The water customers along the Highland Lakes are not the only ones fighting to keep the water – Ducks Unlimited spoke out against restricting the release and on January 4, rice farmers in the lower Colorado river basin issued a press release regarding a letter issued to Senators Troy Fraser, Glenn Hegar and Kirk Watson, which said that they are “offering to work with the Senators and stakeholders to ensure that downstream reservoirs proposed by the Lower Colorado River Authority are built. The reservoirs would “provide for more efficient delivery of stored water” and “relieve considerable pressure from the main storage reservoirs” of Lakes Travis and Buchanan, the letter said.”

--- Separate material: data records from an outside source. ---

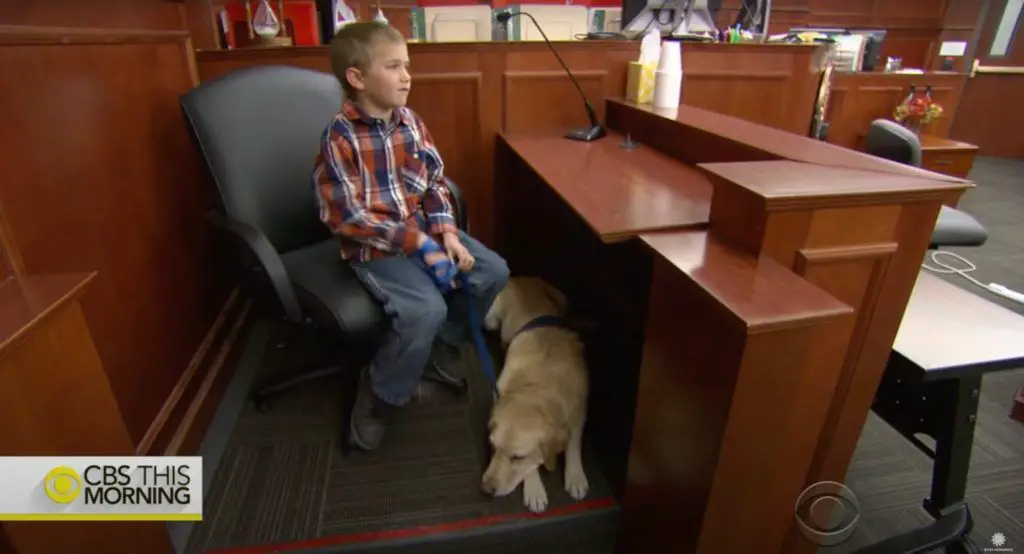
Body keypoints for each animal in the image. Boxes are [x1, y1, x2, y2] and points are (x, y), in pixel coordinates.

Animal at [477, 278, 589, 512]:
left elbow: (574, 442)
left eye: (517, 457)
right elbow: (532, 467)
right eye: (493, 447)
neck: (538, 387)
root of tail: (518, 278)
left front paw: (576, 477)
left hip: (563, 298)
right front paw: (534, 489)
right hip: (491, 320)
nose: (486, 489)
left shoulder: (580, 409)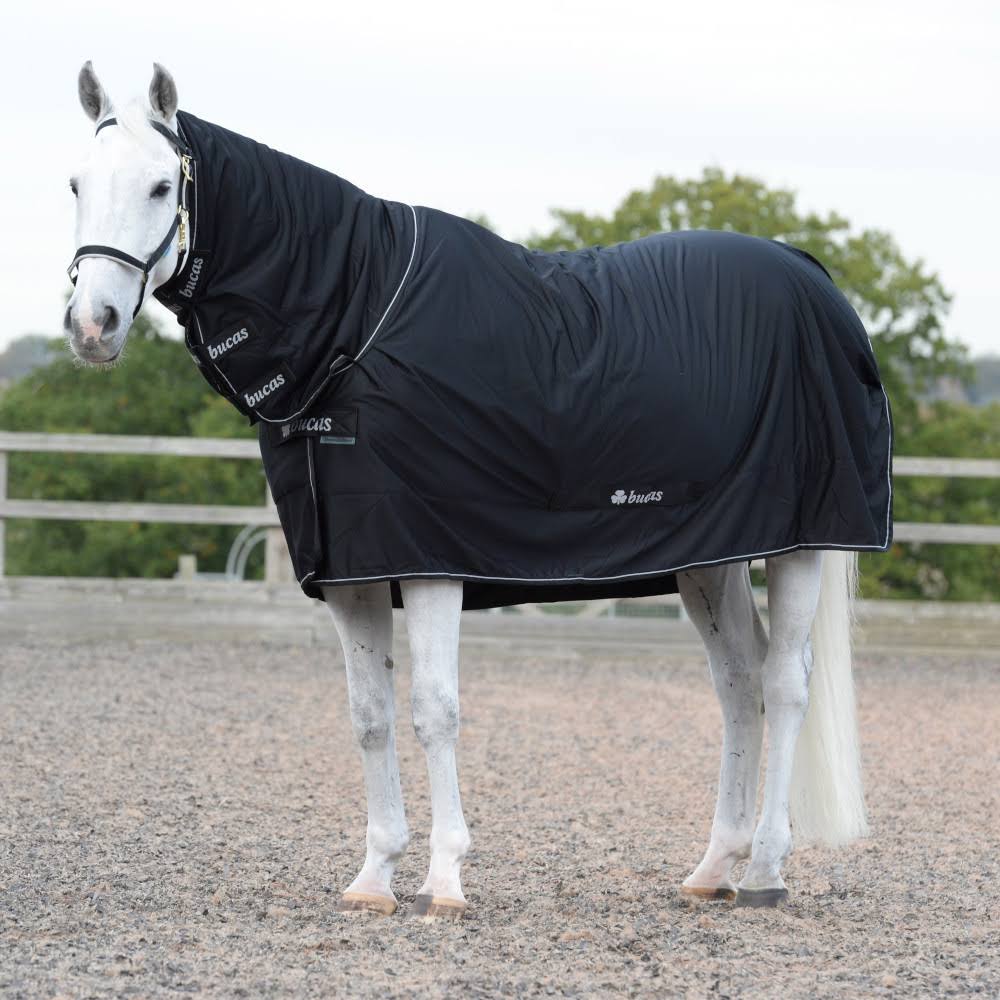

The press release says that the lower basin counties face “significant economic and social suffering” if LCRA decides to cut off irrigation water or rice farmers this spring, the letter explained. Leadership is needed to “halt the fatal momentum that would destroy irrigated agriculture in the state while offering no solution for sustainable growth.”

In a joint statement from Senators Fraser and Watson Tuesday afternoon, they said, “We are pleased that the LCRA Board acted today to protect the water supply for Central Texas water customers in this time of serious drought. Their action today will provide a safeguard so that an ongoing supply of water will be available in 2013 and beyond to its firm water customers.”

In regards to the decision made today, LCRA General Manager Motal said, “the Board said in November that it would consider altering its request for emergency relief if conditions warranted, unfortunately, this devastating drought has shown no signs of breaking, so LCRA must continue to make difficult decisions to responsibly manage the water supply during this painful time.”